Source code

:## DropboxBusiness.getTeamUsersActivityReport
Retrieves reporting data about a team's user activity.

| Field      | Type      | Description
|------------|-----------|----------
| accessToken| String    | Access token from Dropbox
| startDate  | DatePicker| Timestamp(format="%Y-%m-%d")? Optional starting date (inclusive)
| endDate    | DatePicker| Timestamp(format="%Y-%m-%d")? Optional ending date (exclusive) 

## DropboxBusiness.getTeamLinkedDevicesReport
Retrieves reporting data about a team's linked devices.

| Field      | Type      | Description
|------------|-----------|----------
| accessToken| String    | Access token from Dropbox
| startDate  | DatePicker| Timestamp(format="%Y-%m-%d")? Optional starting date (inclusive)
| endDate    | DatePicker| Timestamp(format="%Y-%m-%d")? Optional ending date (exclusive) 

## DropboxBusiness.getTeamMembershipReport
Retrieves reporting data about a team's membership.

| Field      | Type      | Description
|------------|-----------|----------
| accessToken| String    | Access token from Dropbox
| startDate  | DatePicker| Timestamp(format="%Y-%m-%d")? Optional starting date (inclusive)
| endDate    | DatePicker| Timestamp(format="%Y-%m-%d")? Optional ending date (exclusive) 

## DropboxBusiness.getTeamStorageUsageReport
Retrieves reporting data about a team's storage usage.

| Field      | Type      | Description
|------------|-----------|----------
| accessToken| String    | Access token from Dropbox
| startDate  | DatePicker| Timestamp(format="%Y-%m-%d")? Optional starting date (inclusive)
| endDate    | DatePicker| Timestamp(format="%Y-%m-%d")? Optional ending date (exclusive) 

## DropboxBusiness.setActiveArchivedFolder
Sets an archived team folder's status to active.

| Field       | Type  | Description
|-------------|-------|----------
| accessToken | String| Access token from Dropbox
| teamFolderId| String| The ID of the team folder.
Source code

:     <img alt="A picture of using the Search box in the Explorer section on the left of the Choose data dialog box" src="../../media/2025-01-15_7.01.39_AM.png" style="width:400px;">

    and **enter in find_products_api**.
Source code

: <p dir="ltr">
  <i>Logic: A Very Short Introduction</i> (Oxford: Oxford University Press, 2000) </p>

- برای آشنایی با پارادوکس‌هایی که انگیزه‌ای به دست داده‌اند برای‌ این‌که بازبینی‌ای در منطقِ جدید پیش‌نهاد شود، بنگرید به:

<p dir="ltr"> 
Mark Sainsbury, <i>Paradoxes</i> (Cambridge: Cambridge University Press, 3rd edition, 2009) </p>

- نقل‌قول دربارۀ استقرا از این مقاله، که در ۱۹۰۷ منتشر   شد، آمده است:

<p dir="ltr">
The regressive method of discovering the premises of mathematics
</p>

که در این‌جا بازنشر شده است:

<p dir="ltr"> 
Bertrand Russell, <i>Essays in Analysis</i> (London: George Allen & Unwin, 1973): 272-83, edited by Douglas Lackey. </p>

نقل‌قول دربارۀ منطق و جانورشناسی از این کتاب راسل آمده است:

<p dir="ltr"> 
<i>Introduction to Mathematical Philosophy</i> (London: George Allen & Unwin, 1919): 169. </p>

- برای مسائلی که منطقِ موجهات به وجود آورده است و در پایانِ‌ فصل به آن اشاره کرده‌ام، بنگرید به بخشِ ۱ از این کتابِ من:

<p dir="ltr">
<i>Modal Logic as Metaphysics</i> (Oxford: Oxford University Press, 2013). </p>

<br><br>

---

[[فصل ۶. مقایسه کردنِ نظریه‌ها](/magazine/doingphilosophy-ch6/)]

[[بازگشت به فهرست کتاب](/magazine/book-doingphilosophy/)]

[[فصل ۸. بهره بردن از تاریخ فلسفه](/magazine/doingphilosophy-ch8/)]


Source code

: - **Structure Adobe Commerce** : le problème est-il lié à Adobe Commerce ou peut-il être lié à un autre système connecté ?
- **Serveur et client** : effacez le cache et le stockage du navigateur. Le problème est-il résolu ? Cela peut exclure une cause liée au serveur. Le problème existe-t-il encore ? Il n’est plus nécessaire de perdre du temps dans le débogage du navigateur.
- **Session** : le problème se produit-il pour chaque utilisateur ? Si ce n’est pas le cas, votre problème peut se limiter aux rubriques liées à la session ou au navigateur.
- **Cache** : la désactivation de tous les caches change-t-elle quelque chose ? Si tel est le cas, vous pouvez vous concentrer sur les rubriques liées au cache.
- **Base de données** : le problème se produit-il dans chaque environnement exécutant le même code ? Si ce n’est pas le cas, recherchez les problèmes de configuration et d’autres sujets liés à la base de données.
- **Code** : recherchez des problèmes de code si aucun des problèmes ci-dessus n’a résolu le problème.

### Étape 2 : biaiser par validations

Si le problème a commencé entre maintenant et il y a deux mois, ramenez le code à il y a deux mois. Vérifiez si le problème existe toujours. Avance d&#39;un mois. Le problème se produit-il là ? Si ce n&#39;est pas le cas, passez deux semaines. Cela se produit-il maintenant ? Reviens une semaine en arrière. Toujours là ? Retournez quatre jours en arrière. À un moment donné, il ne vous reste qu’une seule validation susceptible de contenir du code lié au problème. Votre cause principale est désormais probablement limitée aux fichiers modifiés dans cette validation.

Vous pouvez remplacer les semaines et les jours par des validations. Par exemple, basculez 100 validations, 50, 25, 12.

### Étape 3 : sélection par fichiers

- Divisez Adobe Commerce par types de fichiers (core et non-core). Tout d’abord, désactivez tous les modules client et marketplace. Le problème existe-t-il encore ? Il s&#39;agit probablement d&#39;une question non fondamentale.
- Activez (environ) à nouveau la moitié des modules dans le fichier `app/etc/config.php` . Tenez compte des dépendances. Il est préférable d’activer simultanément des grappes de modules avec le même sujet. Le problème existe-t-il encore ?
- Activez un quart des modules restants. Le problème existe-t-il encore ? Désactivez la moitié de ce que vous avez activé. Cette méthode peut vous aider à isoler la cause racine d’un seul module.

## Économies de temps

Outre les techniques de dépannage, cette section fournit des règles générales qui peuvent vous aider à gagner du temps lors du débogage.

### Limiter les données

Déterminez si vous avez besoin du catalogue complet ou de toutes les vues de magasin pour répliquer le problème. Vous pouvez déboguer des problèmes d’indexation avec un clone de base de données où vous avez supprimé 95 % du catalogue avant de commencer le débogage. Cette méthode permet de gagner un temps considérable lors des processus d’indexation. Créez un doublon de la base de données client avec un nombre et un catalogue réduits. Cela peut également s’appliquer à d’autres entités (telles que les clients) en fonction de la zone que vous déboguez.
____________
• [Problem]: Render the lines between the one holding "که در این‌جا" and the one holding "<i>Introduction to Mathematical", inclusive, as a Markdown table with the columns Number and Content, numbering each line and leaving out blank lines.

• [Your response]:
| Number | Content |
|---|---|
| 1 | که در این‌جا بازنشر شده است: |
| 2 | <p dir="ltr">  |
| 3 | Bertrand Russell, <i>Essays in Analysis</i> (London: George Allen & Unwin, 1973): 272-83, edited by Douglas Lackey. </p> |
| 4 | نقل‌قول دربارۀ منطق و جانورشناسی از این کتاب راسل آمده است: |
| 5 | <p dir="ltr">  |
| 6 | <i>Introduction to Mathematical Philosophy</i> (London: George Allen & Unwin, 1919): 169. </p> |